▶ _Exercise directions_:
Nothing but the lines from the one containing "analysis of pancreatic" through the final line of the listing should appear in the answer, each exactly as written.

▶ _Data for analysis_:
-- Opening Marker --

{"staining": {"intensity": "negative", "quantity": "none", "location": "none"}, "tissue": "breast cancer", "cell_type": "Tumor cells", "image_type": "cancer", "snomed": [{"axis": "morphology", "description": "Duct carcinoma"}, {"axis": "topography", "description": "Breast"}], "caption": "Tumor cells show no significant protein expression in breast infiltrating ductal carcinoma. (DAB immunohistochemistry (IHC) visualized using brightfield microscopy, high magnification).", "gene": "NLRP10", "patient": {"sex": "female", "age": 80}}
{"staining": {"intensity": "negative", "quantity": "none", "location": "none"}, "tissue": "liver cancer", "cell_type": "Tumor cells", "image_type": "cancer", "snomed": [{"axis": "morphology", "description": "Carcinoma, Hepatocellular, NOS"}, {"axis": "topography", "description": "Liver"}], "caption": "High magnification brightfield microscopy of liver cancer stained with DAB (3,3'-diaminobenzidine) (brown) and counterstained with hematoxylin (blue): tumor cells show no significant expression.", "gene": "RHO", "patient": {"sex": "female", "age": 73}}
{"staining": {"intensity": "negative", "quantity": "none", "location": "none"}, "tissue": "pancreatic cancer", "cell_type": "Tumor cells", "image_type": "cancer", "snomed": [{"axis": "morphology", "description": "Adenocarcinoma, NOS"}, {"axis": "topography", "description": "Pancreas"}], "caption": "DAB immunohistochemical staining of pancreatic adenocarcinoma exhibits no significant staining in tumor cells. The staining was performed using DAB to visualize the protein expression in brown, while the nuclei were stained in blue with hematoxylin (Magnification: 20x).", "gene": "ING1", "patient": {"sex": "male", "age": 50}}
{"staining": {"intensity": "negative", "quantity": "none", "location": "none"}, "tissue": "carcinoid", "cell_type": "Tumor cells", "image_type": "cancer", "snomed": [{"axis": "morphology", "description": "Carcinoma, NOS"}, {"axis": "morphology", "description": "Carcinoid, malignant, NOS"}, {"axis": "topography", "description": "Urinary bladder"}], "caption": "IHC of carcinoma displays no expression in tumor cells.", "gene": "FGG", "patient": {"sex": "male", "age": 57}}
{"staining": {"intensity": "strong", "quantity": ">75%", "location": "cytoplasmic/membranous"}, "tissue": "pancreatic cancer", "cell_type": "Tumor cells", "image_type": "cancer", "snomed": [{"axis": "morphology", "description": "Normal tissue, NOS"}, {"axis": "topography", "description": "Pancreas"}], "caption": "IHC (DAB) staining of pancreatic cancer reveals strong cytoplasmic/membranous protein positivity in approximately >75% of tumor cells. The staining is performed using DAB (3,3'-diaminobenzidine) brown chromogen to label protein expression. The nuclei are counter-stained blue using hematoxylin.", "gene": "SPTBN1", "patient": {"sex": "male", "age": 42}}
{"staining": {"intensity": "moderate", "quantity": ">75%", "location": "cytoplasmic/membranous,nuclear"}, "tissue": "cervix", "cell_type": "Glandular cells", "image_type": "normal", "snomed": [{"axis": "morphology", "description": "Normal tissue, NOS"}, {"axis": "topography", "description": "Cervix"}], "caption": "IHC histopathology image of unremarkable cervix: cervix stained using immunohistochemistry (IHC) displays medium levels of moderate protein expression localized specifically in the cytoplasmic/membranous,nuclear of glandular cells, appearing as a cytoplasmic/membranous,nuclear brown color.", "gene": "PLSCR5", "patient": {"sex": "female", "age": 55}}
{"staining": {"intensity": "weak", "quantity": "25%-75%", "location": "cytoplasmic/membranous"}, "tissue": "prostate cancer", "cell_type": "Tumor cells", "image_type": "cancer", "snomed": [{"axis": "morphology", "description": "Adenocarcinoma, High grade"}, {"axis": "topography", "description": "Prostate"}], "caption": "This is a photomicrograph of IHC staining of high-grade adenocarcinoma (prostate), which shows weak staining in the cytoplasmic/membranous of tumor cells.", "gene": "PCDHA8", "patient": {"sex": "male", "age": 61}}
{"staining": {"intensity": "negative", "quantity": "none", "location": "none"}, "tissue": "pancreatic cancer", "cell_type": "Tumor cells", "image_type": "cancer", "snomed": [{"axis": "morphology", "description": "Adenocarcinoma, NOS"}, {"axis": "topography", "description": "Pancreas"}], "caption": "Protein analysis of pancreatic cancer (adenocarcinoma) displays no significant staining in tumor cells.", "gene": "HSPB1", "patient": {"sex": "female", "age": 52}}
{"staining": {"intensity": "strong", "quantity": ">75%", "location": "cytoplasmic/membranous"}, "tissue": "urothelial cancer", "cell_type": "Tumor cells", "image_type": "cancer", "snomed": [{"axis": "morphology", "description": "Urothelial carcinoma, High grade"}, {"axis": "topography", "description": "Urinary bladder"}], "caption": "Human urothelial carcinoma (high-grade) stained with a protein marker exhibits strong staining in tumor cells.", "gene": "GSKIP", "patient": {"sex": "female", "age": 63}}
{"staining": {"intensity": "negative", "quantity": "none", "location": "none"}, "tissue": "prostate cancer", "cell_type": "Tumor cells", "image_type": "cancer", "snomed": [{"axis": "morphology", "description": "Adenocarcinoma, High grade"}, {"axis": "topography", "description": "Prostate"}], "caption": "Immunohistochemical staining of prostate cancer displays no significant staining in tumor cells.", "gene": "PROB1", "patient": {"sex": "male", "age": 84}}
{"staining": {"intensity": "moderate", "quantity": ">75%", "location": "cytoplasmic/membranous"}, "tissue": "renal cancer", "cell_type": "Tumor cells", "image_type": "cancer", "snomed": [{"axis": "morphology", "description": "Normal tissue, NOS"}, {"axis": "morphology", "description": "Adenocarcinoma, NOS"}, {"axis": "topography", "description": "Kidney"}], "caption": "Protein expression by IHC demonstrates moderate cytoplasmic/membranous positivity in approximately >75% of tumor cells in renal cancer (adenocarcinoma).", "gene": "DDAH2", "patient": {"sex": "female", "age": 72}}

-- Closing Marker --

▶ _Your solution_:
{"staining": {"intensity": "negative", "quantity": "none", "location": "none"}, "tissue": "pancreatic cancer", "cell_type": "Tumor cells", "image_type": "cancer", "snomed": [{"axis": "morphology", "description": "Adenocarcinoma, NOS"}, {"axis": "topography", "description": "Pancreas"}], "caption": "Protein analysis of pancreatic cancer (adenocarcinoma) displays no significant staining in tumor cells.", "gene": "HSPB1", "patient": {"sex": "female", "age": 52}}
{"staining": {"intensity": "strong", "quantity": ">75%", "location": "cytoplasmic/membranous"}, "tissue": "urothelial cancer", "cell_type": "Tumor cells", "image_type": "cancer", "snomed": [{"axis": "morphology", "description": "Urothelial carcinoma, High grade"}, {"axis": "topography", "description": "Urinary bladder"}], "caption": "Human urothelial carcinoma (high-grade) stained with a protein marker exhibits strong staining in tumor cells.", "gene": "GSKIP", "patient": {"sex": "female", "age": 63}}
{"staining": {"intensity": "negative", "quantity": "none", "location": "none"}, "tissue": "prostate cancer", "cell_type": "Tumor cells", "image_type": "cancer", "snomed": [{"axis": "morphology", "description": "Adenocarcinoma, High grade"}, {"axis": "topography", "description": "Prostate"}], "caption": "Immunohistochemical staining of prostate cancer displays no significant staining in tumor cells.", "gene": "PROB1", "patient": {"sex": "male", "age": 84}}
{"staining": {"intensity": "moderate", "quantity": ">75%", "location": "cytoplasmic/membranous"}, "tissue": "renal cancer", "cell_type": "Tumor cells", "image_type": "cancer", "snomed": [{"axis": "morphology", "description": "Normal tissue, NOS"}, {"axis": "morphology", "description": "Adenocarcinoma, NOS"}, {"axis": "topography", "description": "Kidney"}], "caption": "Protein expression by IHC demonstrates moderate cytoplasmic/membranous positivity in approximately >75% of tumor cells in renal cancer (adenocarcinoma).", "gene": "DDAH2", "patient": {"sex": "female", "age": 72}}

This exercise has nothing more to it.